■ Work task ■
Without including any images, repeat the data exactly.

Data entries:
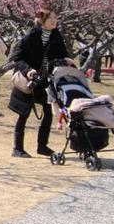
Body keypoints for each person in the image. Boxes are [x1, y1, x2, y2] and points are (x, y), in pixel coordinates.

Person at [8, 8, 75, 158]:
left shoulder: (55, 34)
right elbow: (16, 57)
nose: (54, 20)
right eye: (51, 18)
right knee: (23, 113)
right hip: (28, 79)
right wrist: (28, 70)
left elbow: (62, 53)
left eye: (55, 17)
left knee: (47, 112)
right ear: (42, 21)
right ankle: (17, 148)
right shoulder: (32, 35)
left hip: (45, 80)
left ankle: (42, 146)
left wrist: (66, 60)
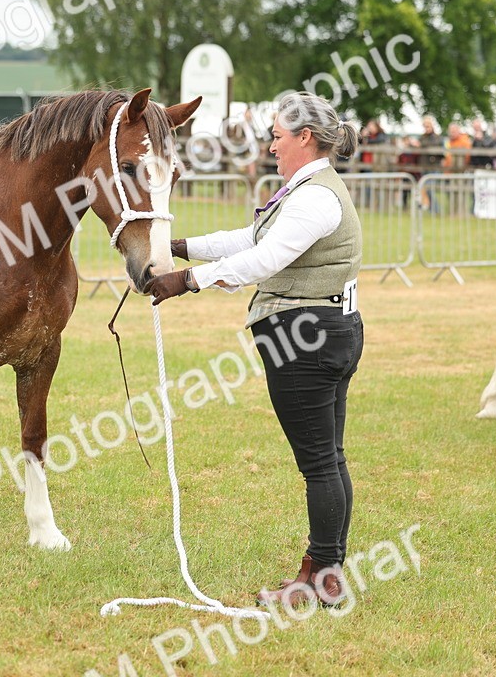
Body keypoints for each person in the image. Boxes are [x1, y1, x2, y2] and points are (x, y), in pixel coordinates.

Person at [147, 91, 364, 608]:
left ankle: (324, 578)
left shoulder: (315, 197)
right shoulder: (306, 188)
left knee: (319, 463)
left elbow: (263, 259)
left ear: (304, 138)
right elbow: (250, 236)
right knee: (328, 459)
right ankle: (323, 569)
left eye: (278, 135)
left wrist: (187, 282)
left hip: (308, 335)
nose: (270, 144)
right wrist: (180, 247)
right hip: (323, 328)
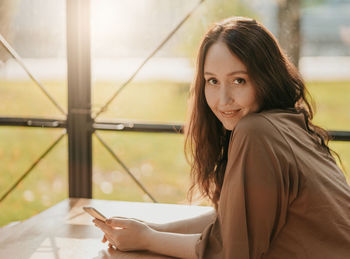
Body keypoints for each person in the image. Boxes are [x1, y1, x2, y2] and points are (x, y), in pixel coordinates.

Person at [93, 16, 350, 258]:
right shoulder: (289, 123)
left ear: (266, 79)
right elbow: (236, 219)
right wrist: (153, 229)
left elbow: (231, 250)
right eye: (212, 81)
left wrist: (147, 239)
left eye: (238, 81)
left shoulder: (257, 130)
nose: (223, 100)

■ Worked solution ■
Body keypoints for each person in the image. Boxes are [x1, y1, x2, y2] and points are (x, y), in pixel coordinates.

Person at [8, 8, 75, 158]:
left shoulder: (55, 34)
right elbow: (16, 57)
nose: (54, 20)
right eye: (51, 18)
right knee: (23, 113)
right hip: (28, 79)
right wrist: (28, 70)
left elbow: (62, 53)
left eye: (55, 17)
left knee: (47, 112)
right ear: (42, 21)
right ankle: (17, 148)
right shoulder: (32, 35)
left hip: (45, 80)
left ankle: (42, 146)
left wrist: (66, 60)
Body keypoints for each person in the image. Boxes are [x1, y1, x2, y2] and points are (x, y), in pixel coordinates.

Person at [147, 91, 364, 608]:
left ankle: (324, 578)
left shoulder: (315, 197)
right shoulder: (306, 188)
left knee: (319, 463)
left elbow: (263, 259)
left ear: (304, 138)
right elbow: (250, 236)
right knee: (328, 459)
right ankle: (323, 569)
left eye: (278, 135)
left wrist: (187, 282)
left hip: (308, 335)
nose: (270, 144)
right wrist: (180, 247)
right hip: (323, 328)
Body keypoints for each person in the image. Boxes are [x1, y1, x2, y2] and points are (x, y), in pixel coordinates.

Person at [93, 16, 350, 258]:
right shoulder: (289, 123)
left ear: (266, 79)
right elbow: (236, 219)
right wrist: (153, 229)
left elbow: (231, 250)
right eye: (212, 81)
left wrist: (147, 239)
left eye: (238, 81)
left shoulder: (257, 130)
nose: (223, 100)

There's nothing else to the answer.